The share of out-of-pocket spending in Ireland is below the EU average, but voluntary health insurance plays a bigger role
Despite the lack of comprehensive coverage for a substantial part of the population, the share of OOP spending in total health spending (12.3 %) was 3.5 percentage points below the EU average of 15.8 % in 2017 (Figure 14).

Many Irish people wait a long time for cataract surgery and hip replacement
Waiting times for diagnostics and medical treatments have historically been high in Ireland, and a number of different initiatives have tried to reduce them in the past (Siciliani, Borowitz and Moran, 2013). While in some cases improvements were achieved initially, a long-term solution to this issue has not yet been found. Long waiting times for services exist throughout the system (HSE, 2018). Within the community, for example, 23 % of people in need of occupational therapy had to wait for more than a year for assessment in 2017. For ophthalmological treatment, waiting times were longer than one year for nearly 40 % of patients.

Unmet needs for medical care in Ireland are slightly above the EU average
As a consequence of non-universal coverage and long waiting times for treatment, unmet needs for medical care in Ireland are above the EU average (Figure 16). In 2017, 2.8 % of the Irish adult population had foregone medical care due to costs, long waiting times or distance. As in other countries, people on low income in Ireland encounter greater barriers to access health services (4.9 % report unmet needs) than those on high income (1 %). Interestingly, because of the way public coverage is organised, the share of the population that report unmet needs because of costs is slightly lower for low-income groups than for middle-income groups. The largest income-related inequality in unmet needs is due to waiting times. While those on low incomes primarily rely on public care provision, those who can afford private health insurance may use private insurance coverage for quicker access.

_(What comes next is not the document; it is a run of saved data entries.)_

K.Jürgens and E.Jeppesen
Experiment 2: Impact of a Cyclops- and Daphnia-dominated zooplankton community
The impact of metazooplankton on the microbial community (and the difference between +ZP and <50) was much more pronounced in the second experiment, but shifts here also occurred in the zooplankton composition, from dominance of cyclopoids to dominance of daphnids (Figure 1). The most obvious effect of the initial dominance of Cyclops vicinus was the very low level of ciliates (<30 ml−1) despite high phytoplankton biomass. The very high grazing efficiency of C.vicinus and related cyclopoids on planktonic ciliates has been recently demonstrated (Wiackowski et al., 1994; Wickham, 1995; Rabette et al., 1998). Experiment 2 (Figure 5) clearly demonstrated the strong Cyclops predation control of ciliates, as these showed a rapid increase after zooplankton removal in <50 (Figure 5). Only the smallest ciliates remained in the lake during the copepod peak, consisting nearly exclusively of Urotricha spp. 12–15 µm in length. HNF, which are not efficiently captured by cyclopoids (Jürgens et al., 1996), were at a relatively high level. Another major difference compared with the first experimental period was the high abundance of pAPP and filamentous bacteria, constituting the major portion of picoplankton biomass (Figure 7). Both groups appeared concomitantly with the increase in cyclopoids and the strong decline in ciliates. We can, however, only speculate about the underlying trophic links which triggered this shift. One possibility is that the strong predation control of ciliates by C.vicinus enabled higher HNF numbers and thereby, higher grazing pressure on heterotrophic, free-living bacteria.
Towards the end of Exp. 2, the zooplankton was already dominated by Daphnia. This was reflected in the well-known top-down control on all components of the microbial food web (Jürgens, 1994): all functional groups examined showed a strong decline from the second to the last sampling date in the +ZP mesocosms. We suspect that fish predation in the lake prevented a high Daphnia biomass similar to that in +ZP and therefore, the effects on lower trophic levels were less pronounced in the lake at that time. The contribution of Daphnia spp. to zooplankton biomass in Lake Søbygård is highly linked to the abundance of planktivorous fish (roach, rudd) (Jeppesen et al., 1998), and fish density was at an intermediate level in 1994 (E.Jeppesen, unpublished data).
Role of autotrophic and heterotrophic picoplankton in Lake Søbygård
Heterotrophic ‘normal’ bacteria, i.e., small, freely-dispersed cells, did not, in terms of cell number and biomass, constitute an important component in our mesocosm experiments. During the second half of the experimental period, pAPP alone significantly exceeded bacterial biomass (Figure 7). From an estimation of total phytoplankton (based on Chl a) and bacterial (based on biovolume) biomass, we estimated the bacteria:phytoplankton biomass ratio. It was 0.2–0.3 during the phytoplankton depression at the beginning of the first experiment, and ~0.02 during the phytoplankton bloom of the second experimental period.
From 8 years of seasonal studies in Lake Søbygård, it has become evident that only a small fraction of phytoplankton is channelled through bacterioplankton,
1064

The average length of stay in hospital has decreased and is lower than the EU average
About one-third of health spending in Ireland is allocated to inpatient care in hospitals. Some initiatives are underway to improve the efficient use of hospital resources; indeed, the average length of stay (ALOS) of patients has decreased over the past decade and is now about 25 % lower than across the EU (Figure 18). Still, there is further potential to get more value for money.